I’ve just finished my interview with Bob Pessemier for As We Get Older. He will now edit our conversation. I’ll announce the link to the podcast as soon as it’s ready. I absolutely refuse to do so until he sends it to me.
This was the first time I’ve been interviewed, anywhere, without a list of prepared questions-and-answers, and used my equanimity tools to feel calm:
- “Of course it’ll be OK. It’s just a chat about stuff I know well.”
- “So? If I stuff up (Australian for “make a mess of it”), it’s probably not fatal, and if it kills me, that’s all right too.”
- ”If I make any mistakes, they’ll be learning experiences.”
- ”This is no different from Table Topics in Toastmasters.”
In the event, it was an enjoyable experience that left me feeling good. And, further in the spirit of positive psychology, that’s a resource for the future: next time I need to ad lib, I’ll remember how well this one went.
Bob asked several thought-provoking questions, and I’ll be interested in hearing my answers. Hopefully, I’ll learn something from them. One thing I was required to discuss was the difference between happiness and contentment.
Suppose a desperately lonely, unhappy, shy young fellow goes to a nightclub. He fills himself with alcoholic false courage, and perhaps a few little illegal pills, and finds a girl to go home with for a one-night stand.
In the morning, they discover that they have nothing in common, and neither is interested in continuing a relationship. He would never have had anything to do with her, except for the fogging glasses of alcohol. And he now has a hangover.
His happiness climbed from 2/10 to 9/10, then back to 1.
His contentment stayed at 2/10. Even while enjoying the moment, inside, unacknowledged, he knew it was only a temporary blip, and the misery was sure to return.

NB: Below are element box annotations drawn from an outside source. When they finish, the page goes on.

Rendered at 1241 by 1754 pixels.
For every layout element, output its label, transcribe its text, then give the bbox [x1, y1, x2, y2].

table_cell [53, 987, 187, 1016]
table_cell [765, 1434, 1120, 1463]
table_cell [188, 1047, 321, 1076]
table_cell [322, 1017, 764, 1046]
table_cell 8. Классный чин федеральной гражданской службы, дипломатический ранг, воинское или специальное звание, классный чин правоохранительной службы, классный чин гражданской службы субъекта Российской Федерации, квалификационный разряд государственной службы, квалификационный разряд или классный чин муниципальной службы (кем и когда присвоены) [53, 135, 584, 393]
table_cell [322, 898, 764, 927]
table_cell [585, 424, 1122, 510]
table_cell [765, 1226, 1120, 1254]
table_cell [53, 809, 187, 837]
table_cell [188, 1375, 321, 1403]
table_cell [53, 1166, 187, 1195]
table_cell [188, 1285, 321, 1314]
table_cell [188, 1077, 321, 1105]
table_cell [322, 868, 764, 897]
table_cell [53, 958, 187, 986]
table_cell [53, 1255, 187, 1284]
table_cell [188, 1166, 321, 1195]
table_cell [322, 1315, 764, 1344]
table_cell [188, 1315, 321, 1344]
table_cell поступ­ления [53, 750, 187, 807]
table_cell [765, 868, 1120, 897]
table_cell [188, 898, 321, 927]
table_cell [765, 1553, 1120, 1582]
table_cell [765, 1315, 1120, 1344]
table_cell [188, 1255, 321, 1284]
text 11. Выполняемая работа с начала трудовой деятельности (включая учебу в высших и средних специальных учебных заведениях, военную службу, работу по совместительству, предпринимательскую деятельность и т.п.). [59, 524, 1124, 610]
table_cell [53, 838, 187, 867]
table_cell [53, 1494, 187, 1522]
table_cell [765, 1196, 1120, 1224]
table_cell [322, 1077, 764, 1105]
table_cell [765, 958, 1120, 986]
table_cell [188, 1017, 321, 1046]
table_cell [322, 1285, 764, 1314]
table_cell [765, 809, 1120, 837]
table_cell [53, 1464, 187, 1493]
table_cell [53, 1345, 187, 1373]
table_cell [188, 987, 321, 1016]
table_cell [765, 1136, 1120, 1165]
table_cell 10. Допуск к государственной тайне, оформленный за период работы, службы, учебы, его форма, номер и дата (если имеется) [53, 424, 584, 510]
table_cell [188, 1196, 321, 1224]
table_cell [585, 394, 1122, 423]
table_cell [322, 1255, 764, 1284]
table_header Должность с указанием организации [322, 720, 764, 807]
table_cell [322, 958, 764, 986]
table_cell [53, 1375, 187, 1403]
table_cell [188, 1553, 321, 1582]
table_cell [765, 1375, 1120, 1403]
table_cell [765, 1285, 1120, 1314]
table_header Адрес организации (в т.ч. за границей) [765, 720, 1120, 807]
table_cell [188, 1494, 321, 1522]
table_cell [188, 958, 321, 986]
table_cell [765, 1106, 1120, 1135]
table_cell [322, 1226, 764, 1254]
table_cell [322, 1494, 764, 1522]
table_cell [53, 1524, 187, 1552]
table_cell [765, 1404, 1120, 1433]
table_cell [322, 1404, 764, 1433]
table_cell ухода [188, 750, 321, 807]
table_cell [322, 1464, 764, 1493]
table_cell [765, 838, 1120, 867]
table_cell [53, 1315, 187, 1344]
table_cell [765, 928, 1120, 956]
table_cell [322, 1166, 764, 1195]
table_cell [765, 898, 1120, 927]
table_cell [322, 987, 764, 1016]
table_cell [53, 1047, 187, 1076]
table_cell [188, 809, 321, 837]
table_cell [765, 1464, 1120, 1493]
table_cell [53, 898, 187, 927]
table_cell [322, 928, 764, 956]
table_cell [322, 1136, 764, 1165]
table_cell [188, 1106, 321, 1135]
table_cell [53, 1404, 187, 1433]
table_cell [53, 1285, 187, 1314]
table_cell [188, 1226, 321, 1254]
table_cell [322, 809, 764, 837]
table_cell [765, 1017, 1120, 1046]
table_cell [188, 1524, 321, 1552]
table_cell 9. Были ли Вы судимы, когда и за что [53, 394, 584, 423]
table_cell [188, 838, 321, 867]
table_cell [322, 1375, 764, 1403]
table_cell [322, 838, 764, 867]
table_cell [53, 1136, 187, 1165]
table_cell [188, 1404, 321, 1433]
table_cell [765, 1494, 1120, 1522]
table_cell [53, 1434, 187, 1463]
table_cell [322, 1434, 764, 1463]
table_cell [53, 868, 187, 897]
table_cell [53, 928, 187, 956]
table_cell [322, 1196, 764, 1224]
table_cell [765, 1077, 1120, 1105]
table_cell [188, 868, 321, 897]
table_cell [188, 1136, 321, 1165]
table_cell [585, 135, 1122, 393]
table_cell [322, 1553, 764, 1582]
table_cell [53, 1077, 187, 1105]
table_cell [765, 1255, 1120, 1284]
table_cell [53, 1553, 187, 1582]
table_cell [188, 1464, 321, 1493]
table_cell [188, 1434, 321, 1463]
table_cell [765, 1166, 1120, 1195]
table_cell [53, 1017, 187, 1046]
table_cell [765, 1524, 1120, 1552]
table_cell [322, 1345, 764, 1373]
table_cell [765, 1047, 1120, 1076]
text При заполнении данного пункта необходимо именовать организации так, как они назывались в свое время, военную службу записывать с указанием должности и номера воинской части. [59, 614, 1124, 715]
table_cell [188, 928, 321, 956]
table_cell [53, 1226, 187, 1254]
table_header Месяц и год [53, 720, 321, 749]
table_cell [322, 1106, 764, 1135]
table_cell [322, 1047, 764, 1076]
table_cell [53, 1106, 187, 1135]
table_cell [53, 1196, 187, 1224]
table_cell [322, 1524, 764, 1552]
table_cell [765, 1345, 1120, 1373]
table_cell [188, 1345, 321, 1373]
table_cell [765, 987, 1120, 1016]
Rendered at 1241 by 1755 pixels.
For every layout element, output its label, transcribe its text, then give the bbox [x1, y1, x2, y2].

Here is a contrasting example. For the couple of years before my first hip replacement in 2013, I was in constant pain, which gradually increased. When I finally had the sense to get an X-ray, I saw that a stalactite had grown in there, pushing the head of femur out. All the same, on a typical working day, I saw 8 clients for 1-hour sessions, with 15 minutes in between, and made a home visit afterward. I had Panadeine Forte with me — but rarely bothered to take it. Instead, I used the mindfulness pain management tools developed by Jon Kabat-Zinn, and focused all my attention on my clients’ needs.
Was I happy about the pain? No, of course not. Was I content with my situation? Yes.